Goal of the exercise
The text of every record, exactly as given and with no pictures, should be your output.
START Task data
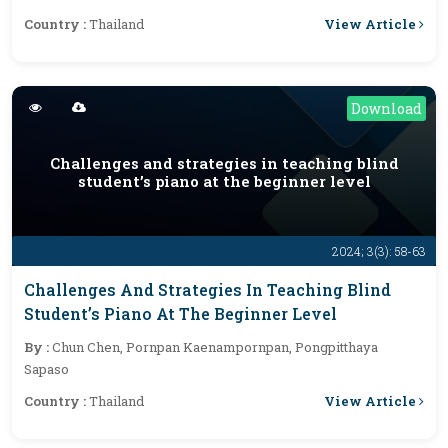
View Article
Country :
Thailand
Download
Challenges and strategies in teaching blind
student’s piano at the beginner level
2024; 3(3): 58-63
Challenges And Strategies In Teaching Blind
Student’s Piano At The Beginner Level
By :
Chun Chen, Pornpan Kaenampornpan, Pongpitthaya
Sapaso
View Article
Country :
Thailand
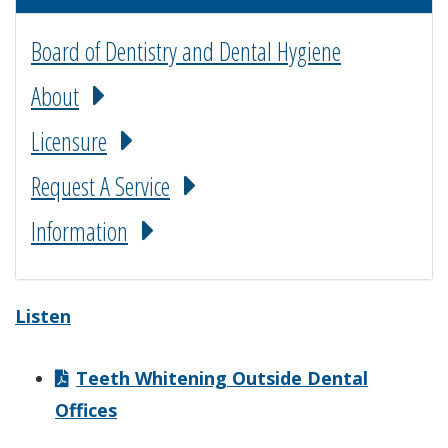
Board of Dentistry and Dental Hygiene
About
Licensure
Request A Service
Information
Listen
Teeth Whitening Outside Dental
Offices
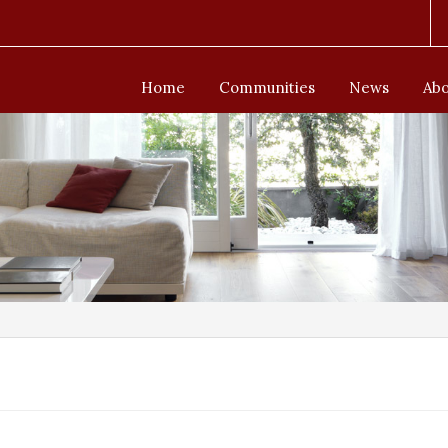
Home
Communities
News
Abo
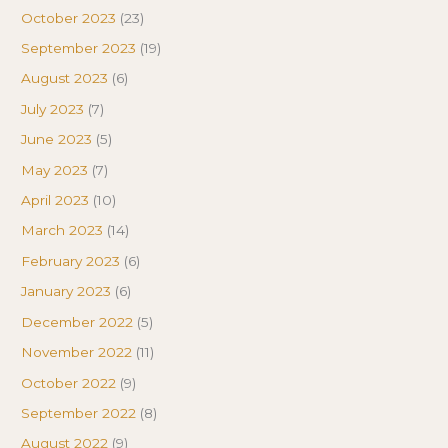
October 2023
(23)
September 2023
(19)
August 2023
(6)
July 2023
(7)
June 2023
(5)
May 2023
(7)
April 2023
(10)
March 2023
(14)
February 2023
(6)
January 2023
(6)
December 2022
(5)
November 2022
(11)
October 2022
(9)
September 2022
(8)
August 2022
(9)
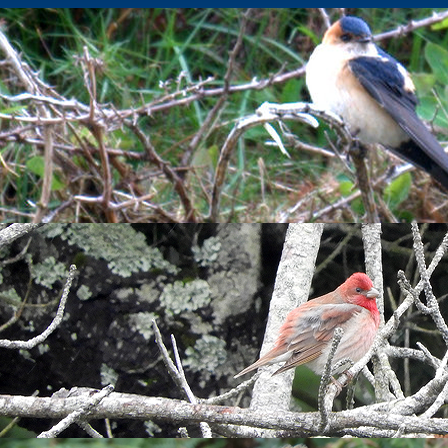
ble updates to the species accounts in
The Birds of Lundy
publis
irds, as well as details of rare and unusual species recorded sin
s, have been updated to the end of 2023, with some additional h
2023.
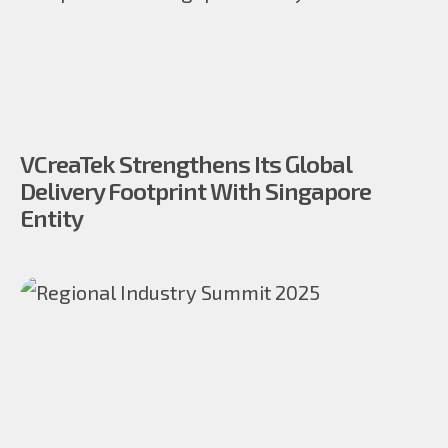
VCreaTek Strengthens Its Global
Delivery Footprint With Singapore
Entity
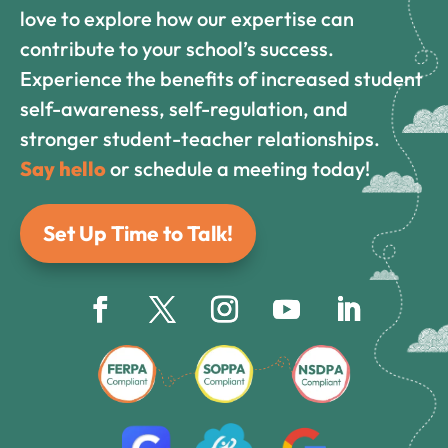
love to explore how our expertise can
contribute to your school’s success.
Experience the benefits of increased student
self-awareness, self-regulation, and
stronger student-teacher relationships.
Say hello
or schedule a meeting today!
Set Up Time to Talk!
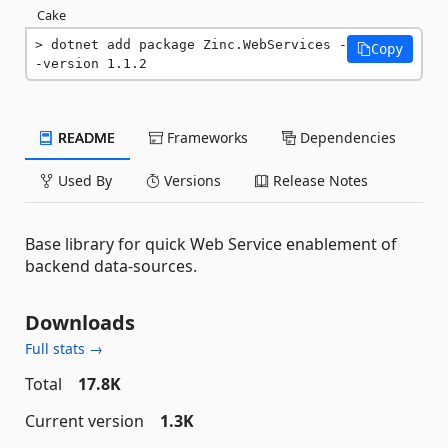
Cake
dotnet add package Zinc.WebServices -
Copy
-version 1.1.2
README
Frameworks
Dependencies
Used By
Versions
Release Notes
Base library for quick Web Service enablement of
backend data-sources.
Downloads
Full stats →
Total
17.8K
Current version
1.3K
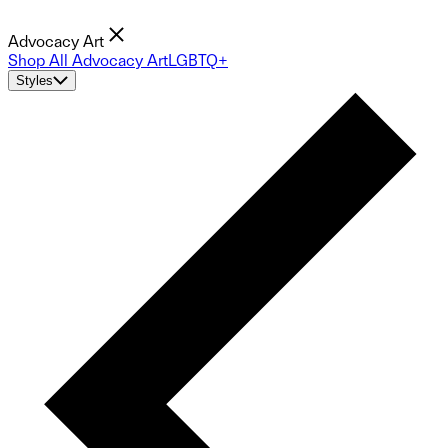
Advocacy Art
Shop All Advocacy Art
LGBTQ+
Styles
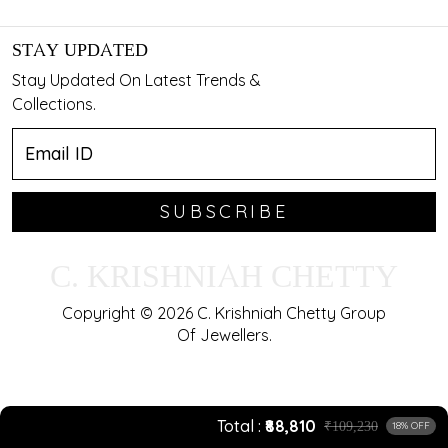
STAY UPDATED
Stay Updated On Latest Trends &
Collections.
SUBSCRIBE
C. KRISHNIAH CHETTY
Copyright © 2026 C. Krishniah Chetty Group
Of Jewellers.
Total
₹88,810
₹109,230
18% OFF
END Task data
Result below
View Article
Country :
Thailand
Download
Challenges and strategies in teaching blind
student’s piano at the beginner level
2024; 3(3): 58-63
Challenges And Strategies In Teaching Blind
Student’s Piano At The Beginner Level
By :
Chun Chen, Pornpan Kaenampornpan, Pongpitthaya
Sapaso
View Article
Country :
Thailand
Board of Dentistry and Dental Hygiene
About
Licensure
Request A Service
Information
Listen
Teeth Whitening Outside Dental
Offices
Home
Communities
News
Abo
October 2023
(23)
September 2023
(19)
August 2023
(6)
July 2023
(7)
June 2023
(5)
May 2023
(7)
April 2023
(10)
March 2023
(14)
February 2023
(6)
January 2023
(6)
December 2022
(5)
November 2022
(11)
October 2022
(9)
September 2022
(8)
August 2022
(9)
ble updates to the species accounts in
The Birds of Lundy
publis
irds, as well as details of rare and unusual species recorded sin
s, have been updated to the end of 2023, with some additional h
2023.
VCreaTek Strengthens Its Global
Delivery Footprint With Singapore
Entity
love to explore how our expertise can
contribute to your school’s success.
Experience the benefits of increased student
self-awareness, self-regulation, and
stronger student-teacher relationships.
Say hello
or schedule a meeting today!
Set Up Time to Talk!
Cake
dotnet add package Zinc.WebServices -
Copy
-version 1.1.2
README
Frameworks
Dependencies
Used By
Versions
Release Notes
Base library for quick Web Service enablement of
backend data-sources.
Downloads
Full stats →
Total
17.8K
Current version
1.3K
Advocacy Art
Shop All Advocacy Art
LGBTQ+
Styles
STAY UPDATED
Stay Updated On Latest Trends &
Collections.
SUBSCRIBE
C. KRISHNIAH CHETTY
Copyright © 2026 C. Krishniah Chetty Group
Of Jewellers.
Total
₹88,810
₹109,230
18% OFF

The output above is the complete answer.